EXERCISE DIRECTIONS: Your output should be the exact lines from the start of the data through the line containing "5: (20, 264, 4.40)", with no pictures.

(Records from a data collection)
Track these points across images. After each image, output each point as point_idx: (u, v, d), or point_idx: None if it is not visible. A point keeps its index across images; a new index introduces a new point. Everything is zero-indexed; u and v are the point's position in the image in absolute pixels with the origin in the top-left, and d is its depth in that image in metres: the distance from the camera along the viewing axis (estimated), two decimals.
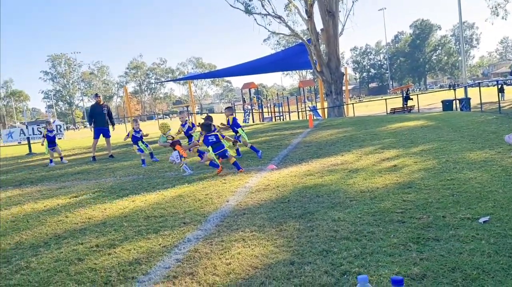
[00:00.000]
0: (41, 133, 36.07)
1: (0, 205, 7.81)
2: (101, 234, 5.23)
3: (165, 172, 9.77)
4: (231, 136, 11.16)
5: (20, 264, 4.40)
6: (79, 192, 8.30)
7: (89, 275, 3.92)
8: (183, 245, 4.50)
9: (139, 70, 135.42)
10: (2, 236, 5.59)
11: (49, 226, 5.87)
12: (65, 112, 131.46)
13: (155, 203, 6.65)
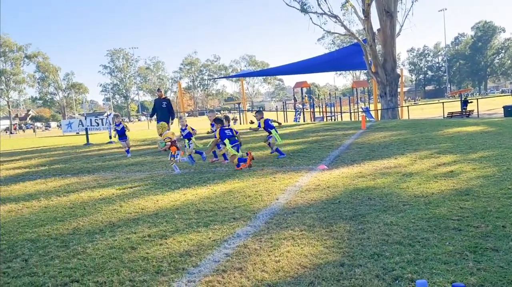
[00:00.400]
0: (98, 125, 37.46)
1: (58, 191, 8.15)
2: (153, 224, 5.35)
3: (216, 167, 9.87)
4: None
5: (77, 249, 4.57)
6: (133, 183, 8.53)
7: (142, 263, 4.02)
8: (233, 240, 4.53)
9: (193, 66, 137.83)
10: (61, 221, 5.83)
11: (104, 214, 6.06)
12: (121, 105, 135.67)
13: (205, 197, 6.73)
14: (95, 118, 40.03)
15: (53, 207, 6.82)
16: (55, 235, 5.17)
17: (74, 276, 3.81)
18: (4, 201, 7.54)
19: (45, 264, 4.16)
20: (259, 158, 10.58)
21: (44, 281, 3.75)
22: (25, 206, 6.99)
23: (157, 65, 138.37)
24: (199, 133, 11.33)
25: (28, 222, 5.89)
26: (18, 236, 5.24)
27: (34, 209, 6.77)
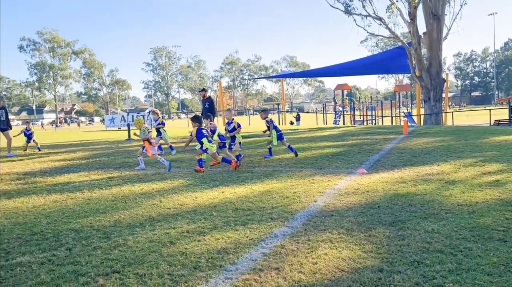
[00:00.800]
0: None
1: (101, 184, 8.37)
2: (192, 221, 5.42)
3: (254, 167, 9.91)
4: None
5: (118, 240, 4.69)
6: (173, 179, 8.67)
7: (180, 258, 4.08)
8: (270, 240, 4.54)
9: (233, 66, 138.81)
10: (103, 213, 5.99)
11: (144, 209, 6.19)
12: (161, 103, 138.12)
13: (243, 196, 6.77)
14: (137, 114, 40.88)
15: (95, 199, 7.01)
16: (98, 227, 5.31)
17: (115, 267, 3.91)
18: (49, 191, 7.81)
19: (88, 254, 4.28)
20: (287, 160, 10.55)
21: (87, 270, 3.86)
22: (69, 197, 7.22)
23: (199, 64, 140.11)
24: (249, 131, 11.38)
25: (72, 213, 6.08)
26: (63, 225, 5.42)
27: (78, 200, 6.98)
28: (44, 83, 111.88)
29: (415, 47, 26.27)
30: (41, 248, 4.56)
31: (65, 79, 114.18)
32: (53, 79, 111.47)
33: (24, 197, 7.40)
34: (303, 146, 14.04)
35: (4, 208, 6.61)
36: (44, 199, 7.14)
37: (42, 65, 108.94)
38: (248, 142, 17.12)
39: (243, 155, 11.01)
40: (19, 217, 5.95)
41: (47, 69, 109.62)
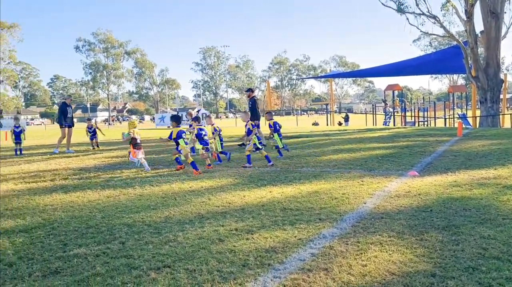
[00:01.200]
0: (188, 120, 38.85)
1: (152, 181, 8.57)
2: (240, 219, 5.46)
3: (302, 167, 9.87)
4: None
5: (168, 236, 4.79)
6: (221, 178, 8.76)
7: (229, 255, 4.12)
8: (318, 241, 4.51)
9: (282, 66, 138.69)
10: (154, 209, 6.14)
11: (194, 206, 6.29)
12: (210, 102, 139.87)
13: (291, 196, 6.76)
14: (185, 113, 41.62)
15: (146, 195, 7.19)
16: (149, 222, 5.45)
17: (166, 261, 4.00)
18: (103, 187, 8.07)
19: (140, 248, 4.40)
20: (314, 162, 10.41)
21: (139, 263, 3.96)
22: (122, 193, 7.43)
23: (247, 64, 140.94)
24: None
25: (125, 208, 6.27)
26: (116, 220, 5.59)
27: (130, 196, 7.18)
28: (98, 82, 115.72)
29: (471, 46, 25.36)
30: (96, 241, 4.72)
31: (118, 79, 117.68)
32: (106, 78, 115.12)
33: (79, 191, 7.69)
34: (352, 147, 13.86)
35: (61, 201, 6.89)
36: (98, 194, 7.39)
37: (96, 65, 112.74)
38: (296, 142, 17.08)
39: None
40: (75, 211, 6.19)
41: (101, 68, 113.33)
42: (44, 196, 7.42)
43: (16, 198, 7.34)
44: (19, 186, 8.50)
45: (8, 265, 4.05)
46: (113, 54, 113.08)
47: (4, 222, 5.70)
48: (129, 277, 3.66)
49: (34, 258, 4.23)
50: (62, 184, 8.57)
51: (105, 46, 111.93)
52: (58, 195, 7.46)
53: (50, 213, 6.12)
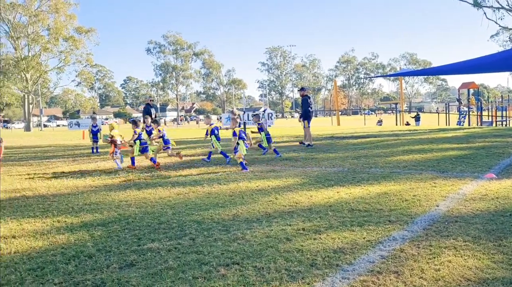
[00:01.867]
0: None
1: (219, 180, 8.74)
2: (307, 219, 5.45)
3: (370, 168, 9.68)
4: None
5: (237, 234, 4.87)
6: (287, 177, 8.78)
7: (296, 255, 4.13)
8: (388, 243, 4.41)
9: (349, 64, 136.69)
10: (222, 207, 6.26)
11: (261, 205, 6.34)
12: (275, 101, 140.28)
13: (359, 197, 6.65)
14: (252, 113, 42.03)
15: (215, 193, 7.34)
16: (217, 219, 5.56)
17: (235, 258, 4.07)
18: (173, 185, 8.33)
19: (210, 245, 4.51)
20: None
21: (209, 260, 4.06)
22: (191, 191, 7.64)
23: (313, 63, 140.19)
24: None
25: (194, 205, 6.44)
26: (186, 217, 5.75)
27: (199, 194, 7.36)
28: (168, 83, 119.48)
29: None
30: (168, 236, 4.89)
31: (186, 79, 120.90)
32: (175, 79, 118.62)
33: (151, 188, 7.98)
34: (423, 147, 13.41)
35: (134, 198, 7.19)
36: (169, 192, 7.64)
37: (166, 66, 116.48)
38: (363, 142, 16.78)
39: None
40: (147, 207, 6.44)
41: (171, 70, 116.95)
42: (119, 192, 7.78)
43: (93, 193, 7.74)
44: (96, 182, 8.96)
45: (88, 256, 4.28)
46: (182, 56, 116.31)
47: (83, 215, 6.04)
48: (199, 272, 3.76)
49: (111, 250, 4.44)
50: (135, 181, 8.93)
51: (175, 48, 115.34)
52: (131, 191, 7.78)
53: (125, 208, 6.40)
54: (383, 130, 26.53)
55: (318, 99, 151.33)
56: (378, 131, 25.05)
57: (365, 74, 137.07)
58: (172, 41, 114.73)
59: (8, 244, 4.79)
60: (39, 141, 27.42)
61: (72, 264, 4.08)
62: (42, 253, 4.45)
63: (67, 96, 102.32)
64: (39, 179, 9.68)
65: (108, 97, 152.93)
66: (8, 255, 4.44)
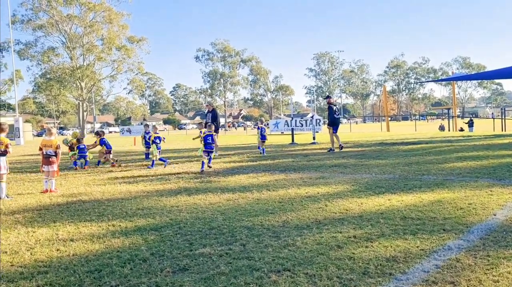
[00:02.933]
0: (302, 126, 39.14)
1: (268, 186, 8.77)
2: (358, 226, 5.38)
3: (422, 175, 9.44)
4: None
5: (287, 240, 4.87)
6: (337, 184, 8.70)
7: (348, 262, 4.08)
8: (443, 252, 4.29)
9: (399, 69, 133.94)
10: (272, 213, 6.28)
11: (311, 211, 6.32)
12: (323, 107, 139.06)
13: (412, 204, 6.51)
14: (299, 119, 41.95)
15: (264, 200, 7.37)
16: (267, 226, 5.59)
17: (286, 265, 4.07)
18: (223, 190, 8.43)
19: (260, 251, 4.53)
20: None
21: (260, 266, 4.09)
22: (241, 197, 7.70)
23: (362, 68, 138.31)
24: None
25: (244, 211, 6.49)
26: (236, 223, 5.81)
27: (248, 200, 7.42)
28: (216, 90, 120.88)
29: None
30: (219, 241, 4.96)
31: (234, 86, 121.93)
32: (223, 86, 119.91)
33: (201, 194, 8.11)
34: (478, 154, 12.96)
35: (185, 203, 7.33)
36: (219, 197, 7.74)
37: (214, 73, 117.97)
38: (415, 148, 16.40)
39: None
40: (198, 212, 6.55)
41: (219, 76, 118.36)
42: (170, 197, 7.95)
43: (146, 198, 7.95)
44: (148, 188, 9.19)
45: (143, 260, 4.41)
46: (230, 63, 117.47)
47: (137, 220, 6.22)
48: (251, 278, 3.79)
49: (164, 255, 4.55)
50: (186, 187, 9.10)
51: (223, 55, 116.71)
52: (182, 197, 7.94)
53: (176, 213, 6.54)
54: (435, 136, 25.82)
55: (367, 104, 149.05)
56: (430, 137, 24.39)
57: (415, 79, 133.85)
58: (220, 48, 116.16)
59: (67, 247, 5.00)
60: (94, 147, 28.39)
61: (127, 267, 4.20)
62: (99, 256, 4.61)
63: (119, 104, 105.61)
64: (94, 184, 10.03)
65: (158, 104, 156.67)
66: (67, 257, 4.63)
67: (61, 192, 9.06)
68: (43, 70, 68.12)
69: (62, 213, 6.95)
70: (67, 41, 65.77)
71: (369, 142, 21.39)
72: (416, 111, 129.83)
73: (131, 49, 69.14)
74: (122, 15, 68.08)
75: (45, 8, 62.99)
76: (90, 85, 68.68)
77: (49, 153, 9.22)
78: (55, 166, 9.26)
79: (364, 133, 35.92)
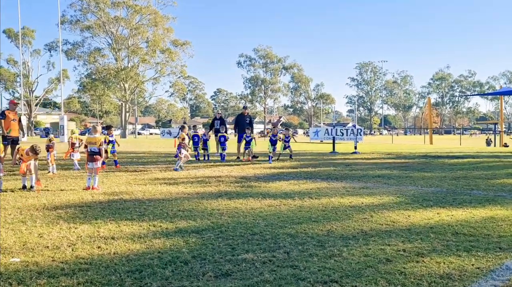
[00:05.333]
0: (342, 135, 38.63)
1: (311, 193, 8.58)
2: (407, 239, 5.14)
3: (472, 189, 9.04)
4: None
5: (333, 250, 4.69)
6: (382, 195, 8.43)
7: (399, 277, 3.87)
8: (501, 272, 4.02)
9: (443, 82, 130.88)
10: (315, 222, 6.10)
11: (356, 222, 6.10)
12: (364, 117, 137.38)
13: (463, 220, 6.19)
14: (340, 128, 41.52)
15: (306, 207, 7.20)
16: (311, 234, 5.41)
17: (333, 276, 3.89)
18: (264, 196, 8.30)
19: (305, 260, 4.37)
20: None
21: (306, 275, 3.92)
22: (282, 203, 7.55)
23: (405, 79, 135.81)
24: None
25: (287, 218, 6.33)
26: (279, 229, 5.66)
27: (290, 207, 7.26)
28: (256, 96, 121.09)
29: None
30: (262, 248, 4.82)
31: (274, 93, 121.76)
32: (264, 92, 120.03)
33: (242, 199, 8.01)
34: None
35: (226, 207, 7.24)
36: (260, 203, 7.61)
37: (255, 79, 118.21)
38: (460, 163, 15.83)
39: None
40: (240, 217, 6.44)
41: (260, 83, 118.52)
42: (211, 200, 7.88)
43: (186, 200, 7.91)
44: (188, 190, 9.17)
45: (184, 262, 4.32)
46: (271, 69, 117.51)
47: (178, 221, 6.16)
48: None
49: (206, 258, 4.45)
50: (226, 191, 9.02)
51: (265, 61, 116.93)
52: (223, 200, 7.86)
53: (217, 217, 6.45)
54: (481, 151, 24.93)
55: (408, 116, 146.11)
56: (475, 151, 23.57)
57: (460, 92, 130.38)
58: (262, 54, 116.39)
59: (108, 245, 4.97)
60: (135, 148, 28.90)
61: (168, 269, 4.12)
62: (140, 256, 4.56)
63: (160, 106, 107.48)
64: (135, 184, 10.10)
65: (199, 107, 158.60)
66: (108, 255, 4.59)
67: (103, 190, 9.15)
68: (89, 70, 70.12)
69: (104, 210, 6.98)
70: (113, 43, 67.51)
71: (412, 154, 20.83)
72: (459, 125, 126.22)
73: (175, 53, 70.24)
74: (168, 19, 69.36)
75: (93, 10, 64.89)
76: (134, 86, 70.15)
77: (93, 150, 9.34)
78: (99, 163, 9.38)
79: (406, 144, 35.06)
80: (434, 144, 36.17)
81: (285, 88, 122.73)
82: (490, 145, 37.18)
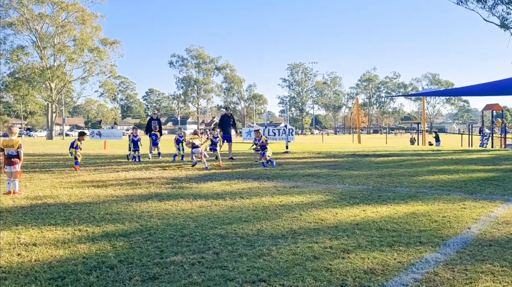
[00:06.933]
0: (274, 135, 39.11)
1: (242, 193, 8.61)
2: (334, 237, 5.28)
3: (396, 187, 9.45)
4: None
5: (262, 250, 4.72)
6: (311, 193, 8.61)
7: (325, 274, 3.96)
8: (421, 265, 4.22)
9: (370, 83, 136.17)
10: (245, 222, 6.12)
11: (285, 220, 6.19)
12: (295, 118, 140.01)
13: (387, 216, 6.46)
14: (272, 128, 41.97)
15: (237, 207, 7.21)
16: (241, 234, 5.42)
17: (261, 275, 3.92)
18: (195, 197, 8.23)
19: (234, 260, 4.36)
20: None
21: (234, 276, 3.92)
22: (213, 204, 7.52)
23: (334, 80, 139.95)
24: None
25: (217, 219, 6.31)
26: (209, 230, 5.63)
27: (221, 207, 7.24)
28: (189, 96, 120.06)
29: None
30: (191, 249, 4.77)
31: (207, 93, 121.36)
32: (197, 92, 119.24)
33: (173, 200, 7.89)
34: (449, 168, 13.11)
35: (156, 209, 7.10)
36: (191, 204, 7.53)
37: (188, 80, 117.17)
38: (386, 161, 16.51)
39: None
40: (170, 219, 6.34)
41: (192, 83, 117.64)
42: (141, 202, 7.70)
43: (115, 203, 7.68)
44: (117, 192, 8.91)
45: (110, 267, 4.18)
46: (204, 69, 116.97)
47: (105, 225, 5.96)
48: None
49: (133, 262, 4.34)
50: (157, 192, 8.85)
51: (197, 61, 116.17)
52: (153, 202, 7.70)
53: (147, 219, 6.31)
54: (406, 149, 26.15)
55: (338, 116, 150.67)
56: (400, 150, 24.67)
57: (386, 93, 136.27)
58: (194, 55, 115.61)
59: (29, 252, 4.73)
60: (61, 150, 27.68)
61: (93, 275, 3.98)
62: (63, 262, 4.37)
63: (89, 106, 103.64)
64: (60, 187, 9.67)
65: (130, 108, 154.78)
66: (28, 263, 4.37)
67: (25, 194, 8.69)
68: (12, 69, 66.38)
69: (26, 216, 6.63)
70: (37, 40, 64.37)
71: (341, 153, 21.47)
72: (386, 124, 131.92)
73: (104, 51, 68.16)
74: (96, 17, 67.14)
75: (16, 6, 61.53)
76: (60, 86, 67.29)
77: (10, 153, 8.83)
78: (17, 167, 8.88)
79: (336, 144, 36.10)
80: (362, 143, 37.48)
81: (218, 88, 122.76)
82: (414, 144, 39.06)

RESULT FOR THIS TASK:
Track these points across images. After each image, output each point as point_idx: (u, v, d), or point_idx: None if it is not visible. A point keeps its index across images; a new index introduces a new point. Everything is zero-indexed; u and v are the point's position in the image in absolute pixels with the origin in the top-left, and d is its depth in that image in metres: the distance from the camera along the viewing axis (estimated), two decimals.
[00:00.000]
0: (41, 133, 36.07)
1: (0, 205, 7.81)
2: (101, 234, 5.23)
3: (165, 172, 9.77)
4: (231, 136, 11.16)
5: (20, 264, 4.40)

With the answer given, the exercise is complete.